#### [Document text]
+-------+

A ROUND of football which opened with one of the worst-ever Friday night spectacles somehow crescendoed into the most memorable of weekends.
The 1 v 2 and 3 v 4 match-ups lived up to every piece of the pre-weekend hype, where even the losers were winners in the big picture.
NINE THINGS WE LEARNED Never-say-die Lions bring the Gabbatoir back
Charlie Cameron officially became the next Eddie Betts, Dusty Martin reminded us he's still the best when he wants to be, Marcus Bontempelli continued an extraordinary career and even more extraordinary season, and then Jarryd Roughead capped it with the feelgood moment of the year.
The Melbourne-Sydney debacle of Friday night didn't matter in the end, after Brisbane and Geelong, then Richmond and West Coast contested the two best matches of the season.
Incredibly, the team that won five matches in each of the past two seasons has finished the second-last round of 2019 on top of the ladder, one game clear of the field.

+-------+

#### [Provided information]
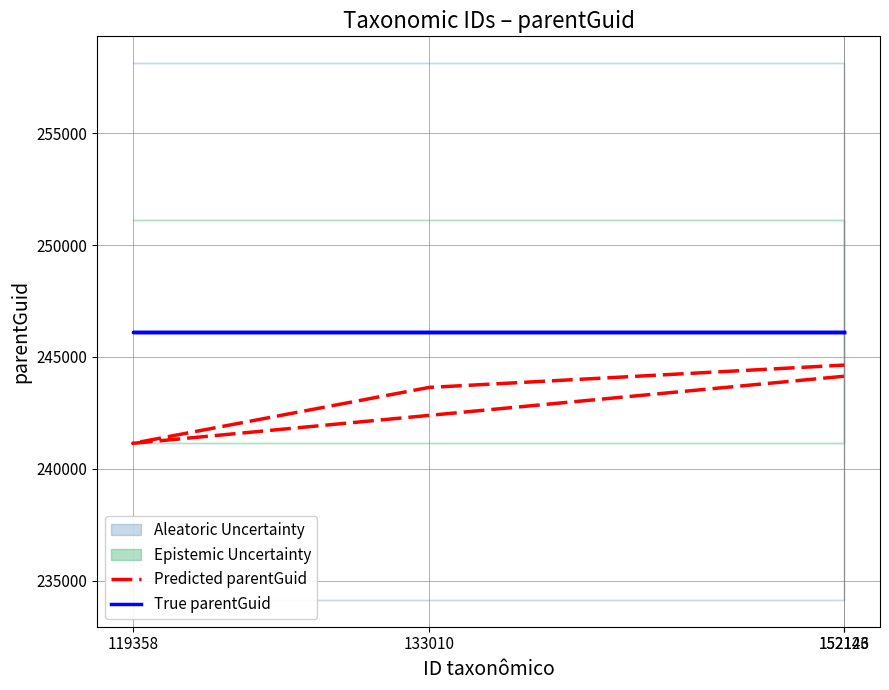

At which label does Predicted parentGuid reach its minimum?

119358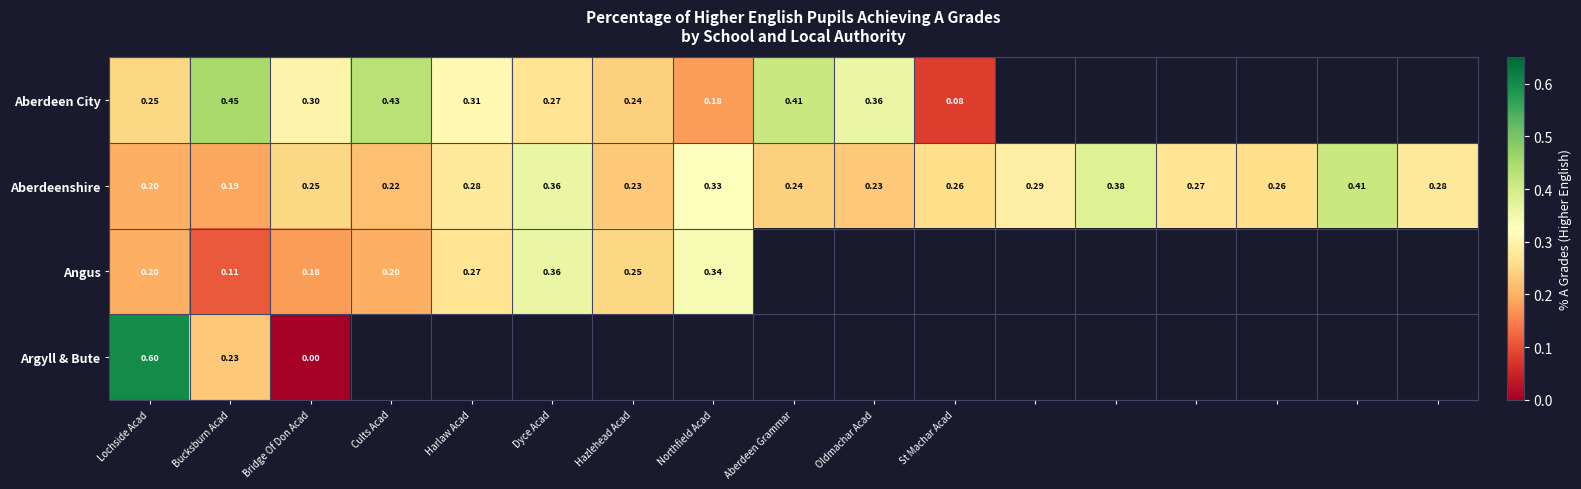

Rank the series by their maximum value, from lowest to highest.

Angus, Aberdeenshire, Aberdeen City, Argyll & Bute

+-------+

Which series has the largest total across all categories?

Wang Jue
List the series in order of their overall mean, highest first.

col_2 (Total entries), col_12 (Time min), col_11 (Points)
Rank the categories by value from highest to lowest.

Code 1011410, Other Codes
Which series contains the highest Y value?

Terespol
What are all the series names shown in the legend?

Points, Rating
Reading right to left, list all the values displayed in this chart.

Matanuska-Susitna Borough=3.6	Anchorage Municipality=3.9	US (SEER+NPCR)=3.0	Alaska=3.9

+-------+

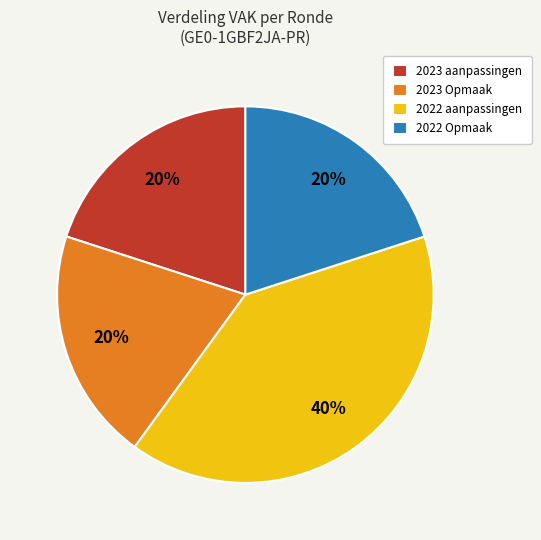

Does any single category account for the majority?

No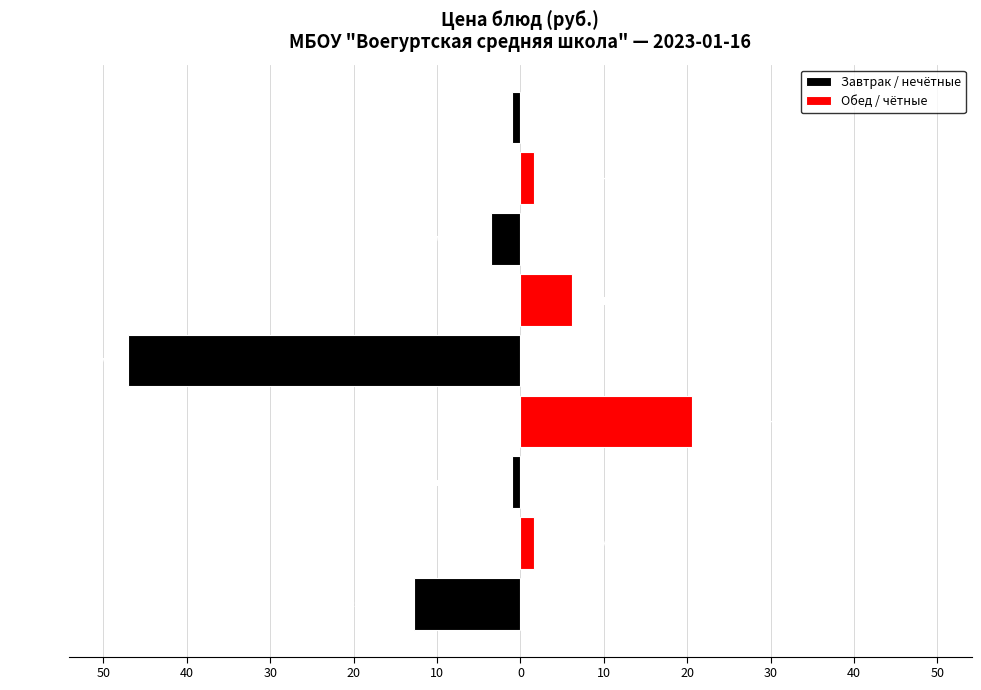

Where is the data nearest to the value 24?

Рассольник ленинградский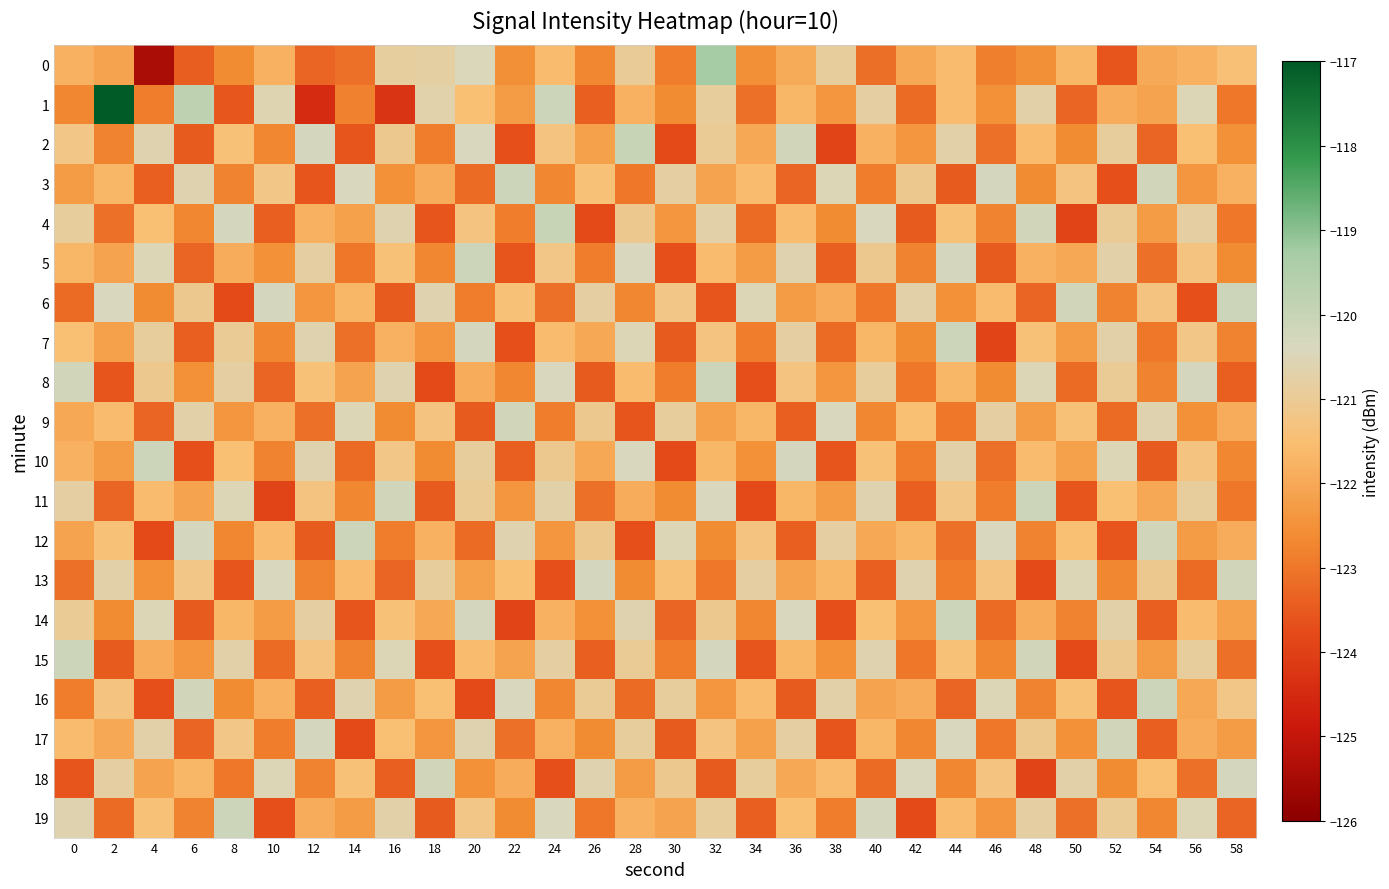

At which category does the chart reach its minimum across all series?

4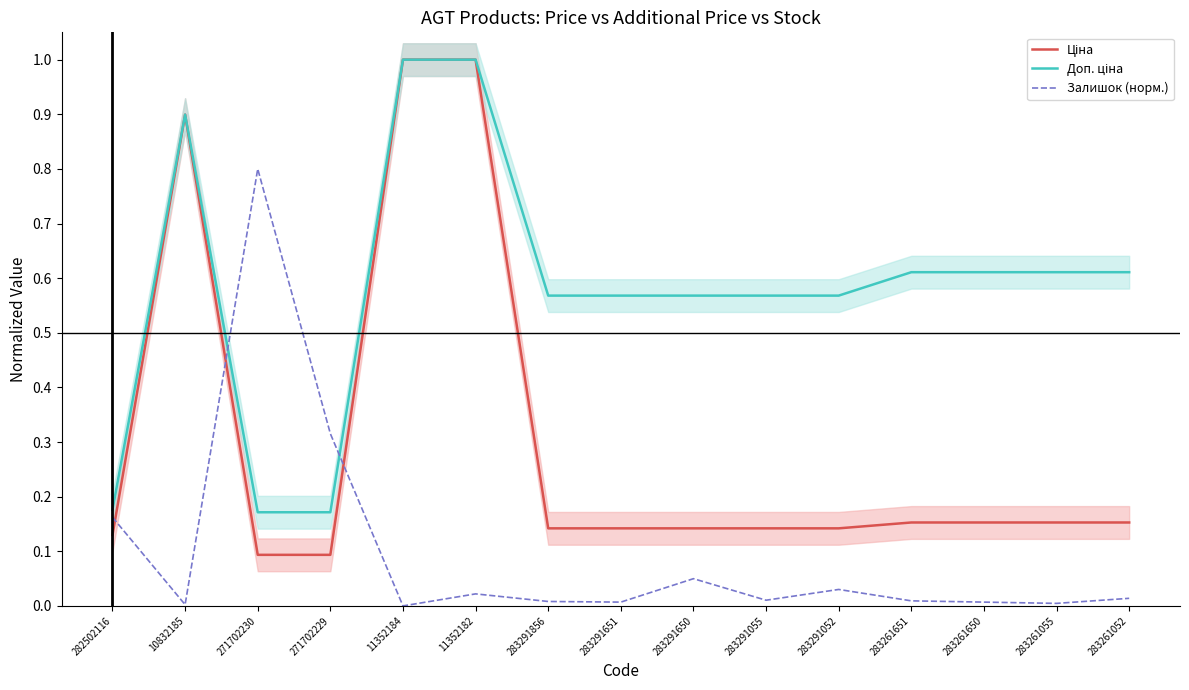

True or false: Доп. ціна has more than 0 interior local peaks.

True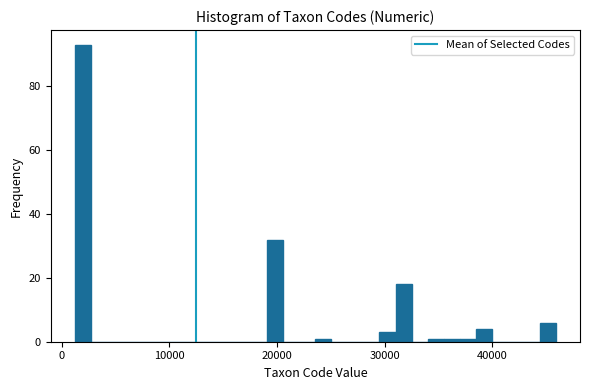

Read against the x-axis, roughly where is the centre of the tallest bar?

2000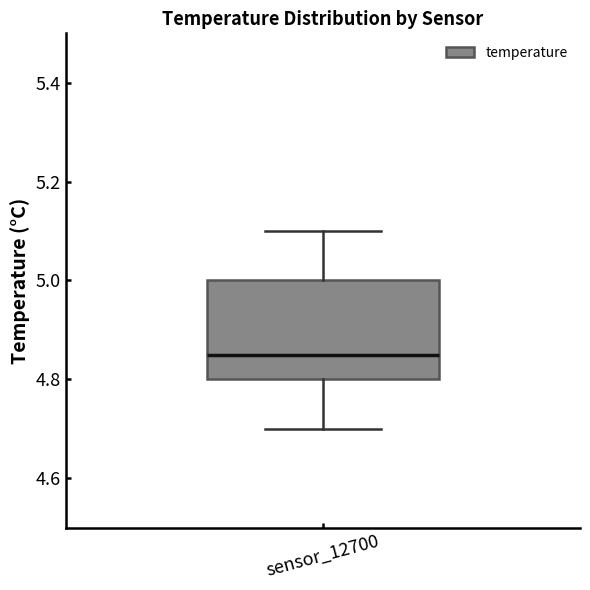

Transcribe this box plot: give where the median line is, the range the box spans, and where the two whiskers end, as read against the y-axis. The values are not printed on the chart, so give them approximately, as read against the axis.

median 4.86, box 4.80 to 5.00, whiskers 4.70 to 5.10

+-------+

#### [Request 1]
Retype the passage from the football round report starting with "NINE THINGS WE" and going on through "of the year.".
#### [Request 2]
Answer these from the football round report:
(a) Which two teams played in the Friday night match?
(b) How many matches did the team now on top of the ladder win in each of the past two seasons?
(c) Which player officially became the next Eddie Betts?

#### [Expected answer 1]
NINE THINGS WE LEARNED Never-say-die Lions bring the Gabbatoir back
Charlie Cameron officially became the next Eddie Betts, Dusty Martin reminded us he's still the best when he wants to be, Marcus Bontempelli continued an extraordinary career and even more extraordinary season, and then Jarryd Roughead capped it with the feelgood moment of the year.

#### [Expected answer 2]
(a) Melbourne and Sydney
(b) Five
(c) Charlie Cameron